--- START ---
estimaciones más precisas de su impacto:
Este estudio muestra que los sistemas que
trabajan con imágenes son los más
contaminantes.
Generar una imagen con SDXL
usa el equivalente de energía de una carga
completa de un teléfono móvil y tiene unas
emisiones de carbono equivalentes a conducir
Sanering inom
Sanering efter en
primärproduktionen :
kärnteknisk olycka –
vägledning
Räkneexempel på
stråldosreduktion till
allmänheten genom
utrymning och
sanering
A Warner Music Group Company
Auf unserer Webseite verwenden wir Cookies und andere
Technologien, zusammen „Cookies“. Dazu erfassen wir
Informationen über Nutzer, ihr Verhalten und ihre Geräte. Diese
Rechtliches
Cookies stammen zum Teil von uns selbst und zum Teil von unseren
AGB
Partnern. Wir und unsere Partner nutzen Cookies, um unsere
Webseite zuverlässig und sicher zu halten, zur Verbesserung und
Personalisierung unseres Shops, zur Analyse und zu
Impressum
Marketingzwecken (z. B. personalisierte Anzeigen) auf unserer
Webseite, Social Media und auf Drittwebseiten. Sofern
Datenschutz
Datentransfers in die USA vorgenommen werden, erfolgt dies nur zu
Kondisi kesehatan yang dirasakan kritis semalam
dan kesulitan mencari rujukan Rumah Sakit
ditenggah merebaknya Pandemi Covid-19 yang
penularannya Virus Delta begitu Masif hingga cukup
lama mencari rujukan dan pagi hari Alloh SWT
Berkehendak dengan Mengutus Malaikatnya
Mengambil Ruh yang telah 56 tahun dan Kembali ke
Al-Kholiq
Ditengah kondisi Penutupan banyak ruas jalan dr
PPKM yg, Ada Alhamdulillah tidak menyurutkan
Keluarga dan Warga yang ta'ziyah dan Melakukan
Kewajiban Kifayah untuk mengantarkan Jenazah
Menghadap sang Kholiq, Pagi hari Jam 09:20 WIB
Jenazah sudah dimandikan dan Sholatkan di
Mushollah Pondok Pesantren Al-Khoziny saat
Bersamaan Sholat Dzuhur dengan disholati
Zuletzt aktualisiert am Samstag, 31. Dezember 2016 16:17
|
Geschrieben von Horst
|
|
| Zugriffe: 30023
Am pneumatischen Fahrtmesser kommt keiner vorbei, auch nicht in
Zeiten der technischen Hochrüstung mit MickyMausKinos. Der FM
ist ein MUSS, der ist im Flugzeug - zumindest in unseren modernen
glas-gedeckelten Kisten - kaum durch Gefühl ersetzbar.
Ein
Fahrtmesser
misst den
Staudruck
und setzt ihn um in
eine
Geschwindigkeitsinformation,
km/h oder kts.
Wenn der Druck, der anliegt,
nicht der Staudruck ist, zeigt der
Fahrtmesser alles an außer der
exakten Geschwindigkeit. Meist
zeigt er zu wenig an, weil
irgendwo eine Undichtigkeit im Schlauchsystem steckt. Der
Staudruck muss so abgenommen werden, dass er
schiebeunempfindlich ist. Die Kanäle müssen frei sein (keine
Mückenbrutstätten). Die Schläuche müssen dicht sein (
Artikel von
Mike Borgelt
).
--- END ---
§ **What is needed**: Transcribe the records exactly as they appear.

§ **Output below**:
estimaciones más precisas de su impacto:
Este estudio muestra que los sistemas que
trabajan con imágenes son los más
contaminantes.
Generar una imagen con SDXL
usa el equivalente de energía de una carga
completa de un teléfono móvil y tiene unas
emisiones de carbono equivalentes a conducir
Sanering inom
Sanering efter en
primärproduktionen :
kärnteknisk olycka –
vägledning
Räkneexempel på
stråldosreduktion till
allmänheten genom
utrymning och
sanering
A Warner Music Group Company
Auf unserer Webseite verwenden wir Cookies und andere
Technologien, zusammen „Cookies“. Dazu erfassen wir
Informationen über Nutzer, ihr Verhalten und ihre Geräte. Diese
Rechtliches
Cookies stammen zum Teil von uns selbst und zum Teil von unseren
AGB
Partnern. Wir und unsere Partner nutzen Cookies, um unsere
Webseite zuverlässig und sicher zu halten, zur Verbesserung und
Personalisierung unseres Shops, zur Analyse und zu
Impressum
Marketingzwecken (z. B. personalisierte Anzeigen) auf unserer
Webseite, Social Media und auf Drittwebseiten. Sofern
Datenschutz
Datentransfers in die USA vorgenommen werden, erfolgt dies nur zu
Kondisi kesehatan yang dirasakan kritis semalam
dan kesulitan mencari rujukan Rumah Sakit
ditenggah merebaknya Pandemi Covid-19 yang
penularannya Virus Delta begitu Masif hingga cukup
lama mencari rujukan dan pagi hari Alloh SWT
Berkehendak dengan Mengutus Malaikatnya
Mengambil Ruh yang telah 56 tahun dan Kembali ke
Al-Kholiq
Ditengah kondisi Penutupan banyak ruas jalan dr
PPKM yg, Ada Alhamdulillah tidak menyurutkan
Keluarga dan Warga yang ta'ziyah dan Melakukan
Kewajiban Kifayah untuk mengantarkan Jenazah
Menghadap sang Kholiq, Pagi hari Jam 09:20 WIB
Jenazah sudah dimandikan dan Sholatkan di
Mushollah Pondok Pesantren Al-Khoziny saat
Bersamaan Sholat Dzuhur dengan disholati
Zuletzt aktualisiert am Samstag, 31. Dezember 2016 16:17
|
Geschrieben von Horst
|
|
| Zugriffe: 30023
Am pneumatischen Fahrtmesser kommt keiner vorbei, auch nicht in
Zeiten der technischen Hochrüstung mit MickyMausKinos. Der FM
ist ein MUSS, der ist im Flugzeug - zumindest in unseren modernen
glas-gedeckelten Kisten - kaum durch Gefühl ersetzbar.
Ein
Fahrtmesser
misst den
Staudruck
und setzt ihn um in
eine
Geschwindigkeitsinformation,
km/h oder kts.
Wenn der Druck, der anliegt,
nicht der Staudruck ist, zeigt der
Fahrtmesser alles an außer der
exakten Geschwindigkeit. Meist
zeigt er zu wenig an, weil
irgendwo eine Undichtigkeit im Schlauchsystem steckt. Der
Staudruck muss so abgenommen werden, dass er
schiebeunempfindlich ist. Die Kanäle müssen frei sein (keine
Mückenbrutstätten). Die Schläuche müssen dicht sein (
Artikel von
Mike Borgelt
).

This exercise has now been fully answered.